# Source extract
- Opening Delimiter -

UTF-16 and UTF-32 are unhandled

Wide characters should probably be supported, or, at the very least, warned about.

Test case:

mkdir -p ikiwiki-utf-test/raw ikiwiki-utf-test/rendered
for page in txt mdwn; do
  echo hello > ikiwiki-utf-test/raw/$page.$page
  for text in 8 16 16BE 16LE 32 32BE 32LE; do
    iconv -t UTF$text ikiwiki-utf-test/raw/$page.$page > ikiwiki-utf-test/raw/$page-utf$text.$page;
  done
done
ikiwiki --verbose --plugin txt --plugin mdwn ikiwiki-utf-test/raw/ ikiwiki-utf-test/rendered/
www-browser ikiwiki-utf-test/rendered/ || x-www-browser ikiwiki-utf-test/rendered/
# rm -r ikiwiki-utf-test/ # some browsers rather stupidly daemonize themselves, so this operation can't easily be safely automated

BOMless LE and BE input is probably a lost cause.

Optimally, UTF-16 (which is ubiquitous in the Windows world) and UTF-32 should be fully supported, probably by converting to mostly-UTF-8 and using &#xXXXX; or &#DDDDD; XML escapes where necessary.

Suboptimally, UTF-16 and UTF-32 should be converted to UTF-8 where cleanly possible and a warning printed where impossible.

Reading the wikipedia pages about UTF-8 and UTF-16, all valid Unicode characters are representable in UTF-8, UTF-16 and UTF-32, and the only errors possible with UTF-16/32 -> UTF-8 translation are when there are encoding errors in the original document.

Of course, it's entirely possible that not all browsers support utf-8 correctly, and we might need to support the option of encoding into CESU-8 instead, which has the side-effect of allowing the transcription of UTF-16 or UTF-32 encoding errors into the output byte-stream, rather than pedantically removing those bytes.

An interesting question would be how to determine the character set of an arbitrary new file added to the repository, unless the repository itself handles character-encoding, in which case, we can just ask the repository to hand us a UTF-8 encoded version of the file.

-- Martin Rudat

- Closing Delimiter -

# What is expected
In the report on unhandled UTF-16 and UTF-32, which encoding is called ubiquitous in the Windows world?

# Extracted information
- Opening Delimiter -

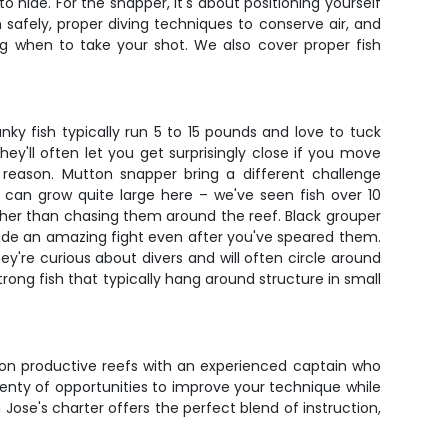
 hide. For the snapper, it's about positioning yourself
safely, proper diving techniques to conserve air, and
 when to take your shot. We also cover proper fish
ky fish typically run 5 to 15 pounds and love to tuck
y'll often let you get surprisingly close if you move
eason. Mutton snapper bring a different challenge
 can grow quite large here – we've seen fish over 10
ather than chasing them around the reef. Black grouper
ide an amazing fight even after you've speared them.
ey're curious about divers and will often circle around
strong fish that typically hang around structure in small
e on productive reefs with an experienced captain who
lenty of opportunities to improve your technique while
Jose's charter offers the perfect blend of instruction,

- Closing Delimiter -
- Opening Delimiter -

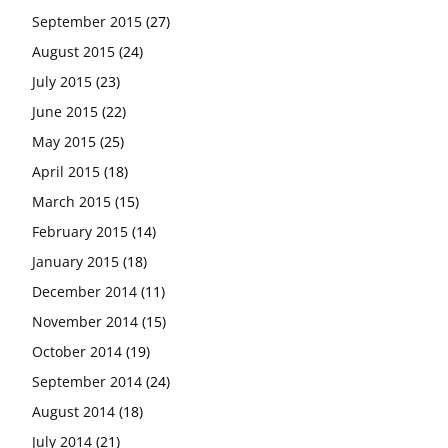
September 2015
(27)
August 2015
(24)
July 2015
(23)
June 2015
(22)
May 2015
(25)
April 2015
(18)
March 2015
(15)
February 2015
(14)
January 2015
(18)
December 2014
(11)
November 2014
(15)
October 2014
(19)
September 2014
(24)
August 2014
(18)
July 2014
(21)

- Closing Delimiter -
- Opening Delimiter -

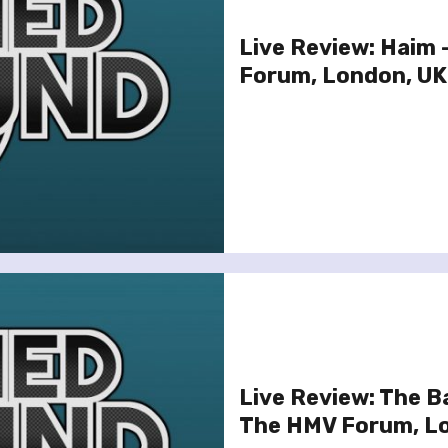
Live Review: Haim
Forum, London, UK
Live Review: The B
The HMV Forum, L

- Closing Delimiter -

# Written answer
UTF-16